[Page images and extracted text]
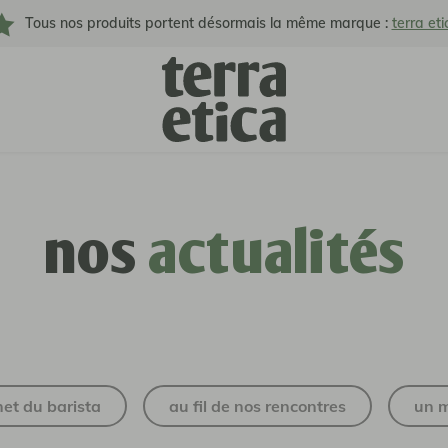
Tous nos produits portent désormais la même marque :
terra eti
nos
actualités
net du barista
au fil de nos rencontres
un 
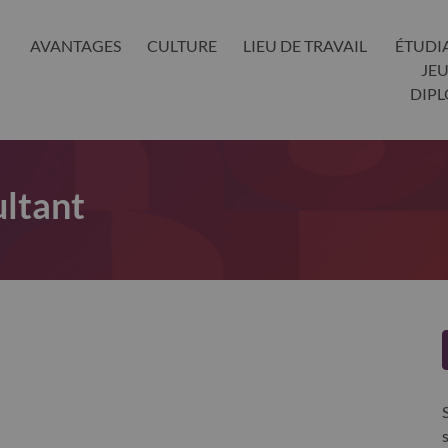
AVANTAGES
CULTURE
LIEU DE TRAVAIL
ÉTUDI
JE
DIP
ltant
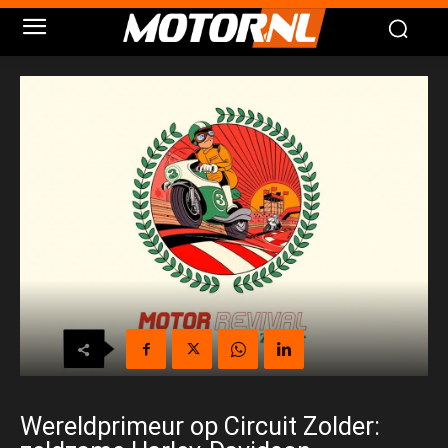
Wereldprimeur op Circuit Zolder:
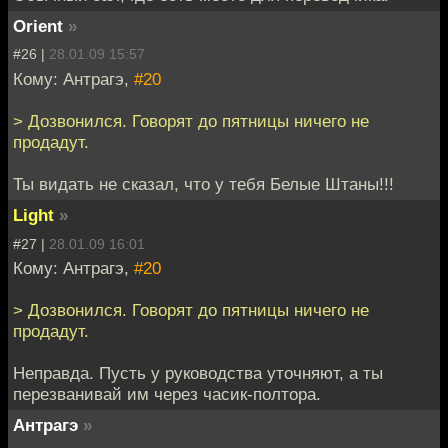
Orient
»
#26 |
28.01.09 15:57
Кому: Антрагэ,
#20
> Дозвонился. Говорят до пятницы ничего не
продадут.
Ты видать не сказал, что у тебя Белые Штаны!!!
Light
»
#27 |
28.01.09 16:01
Кому: Антрагэ,
#20
> Дозвонился. Говорят до пятницы ничего не
продадут.
Неправда. Пусть у руководства уточняют, а ты
перезванивай им через часик-полтора.
Антрагэ
»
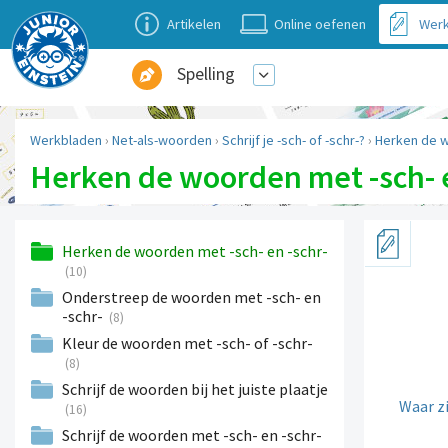
Artikelen
Online oefenen
Werk
Spelling
Werkbladen
›
Net-als-woorden
›
Schrijf je -sch- of -schr-?
›
Herken de w
Herken de woorden met -sch- e
Herken de woorden met -sch- en -schr-
(10)
Onderstreep de woorden met -sch- en
-schr-
(8)
Kleur de woorden met -sch- of -schr-
(8)
Schrijf de woorden bij het juiste plaatje
Waar zi
(16)
Schrijf de woorden met -sch- en -schr-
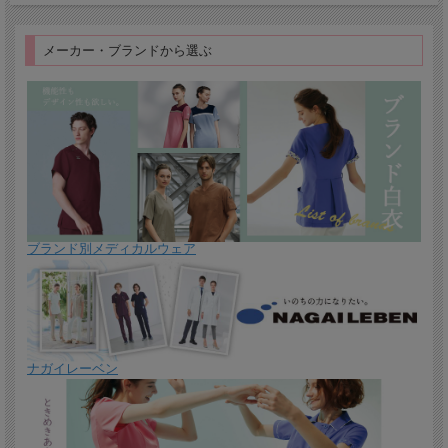
メーカー・ブランドから選ぶ
ブランド別メディカルウェア
ナガイレーベン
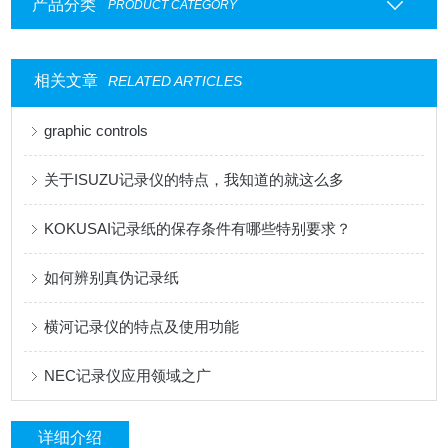
产品分类
PRODUCT CATEGORY
相关文章
RELATED ARTICLES
graphic controls
关于ISUZU记录仪的特点，我知道的就这么多
KOKUSAI记录纸的保存条件有哪些特别要求？
如何辨别真伪记录纸
横河记录仪的特点及使用功能
NEC记录仪应用领域之广
详细介绍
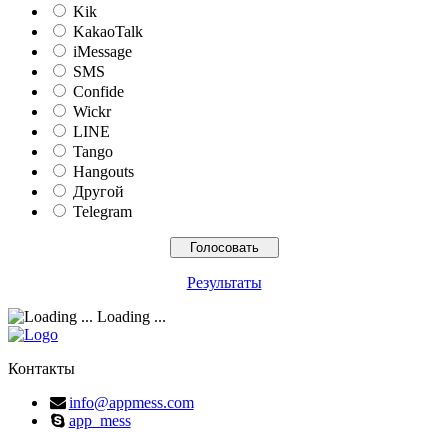
Kik
KakaoTalk
iMessage
SMS
Confide
Wickr
LINE
Tango
Hangouts
Другой
Telegram
Результаты
Loading ...
Контакты
info@appmess.com
app_mess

**REQUIRED ACTION**: Reproduce the extracted text from all of the material above word for word, line by line, without describing the pictures.

**TASK RESPONSE**:
Tous nos produits portent désormais la même marque :
terra eti
nos
actualités
net du barista
au fil de nos rencontres
un 
AVANTAGES
CULTURE
LIEU DE TRAVAIL
ÉTUDI
JE
DIP
ltant
Wereldprimeur op Circuit Zolder:
Orient
»
#26 |
28.01.09 15:57
Кому: Антрагэ,
#20
> Дозвонился. Говорят до пятницы ничего не
продадут.
Ты видать не сказал, что у тебя Белые Штаны!!!
Light
»
#27 |
28.01.09 16:01
Кому: Антрагэ,
#20
> Дозвонился. Говорят до пятницы ничего не
продадут.
Неправда. Пусть у руководства уточняют, а ты
перезванивай им через часик-полтора.
Антрагэ
»
Artikelen
Online oefenen
Werk
Spelling
Werkbladen
›
Net-als-woorden
›
Schrijf je -sch- of -schr-?
›
Herken de w
Herken de woorden met -sch- e
Herken de woorden met -sch- en -schr-
(10)
Onderstreep de woorden met -sch- en
-schr-
(8)
Kleur de woorden met -sch- of -schr-
(8)
Schrijf de woorden bij het juiste plaatje
Waar zi
(16)
Schrijf de woorden met -sch- en -schr-
メーカー・ブランドから選ぶ
ブランド別メディカルウェア
ナガイレーベン
产品分类
PRODUCT CATEGORY
相关文章
RELATED ARTICLES
graphic controls
关于ISUZU记录仪的特点，我知道的就这么多
KOKUSAI记录纸的保存条件有哪些特别要求？
如何辨别真伪记录纸
横河记录仪的特点及使用功能
NEC记录仪应用领域之广
详细介绍
Kik
KakaoTalk
iMessage
SMS
Confide
Wickr
LINE
Tango
Hangouts
Другой
Telegram
Результаты
Loading ...
Контакты
info@appmess.com
app_mess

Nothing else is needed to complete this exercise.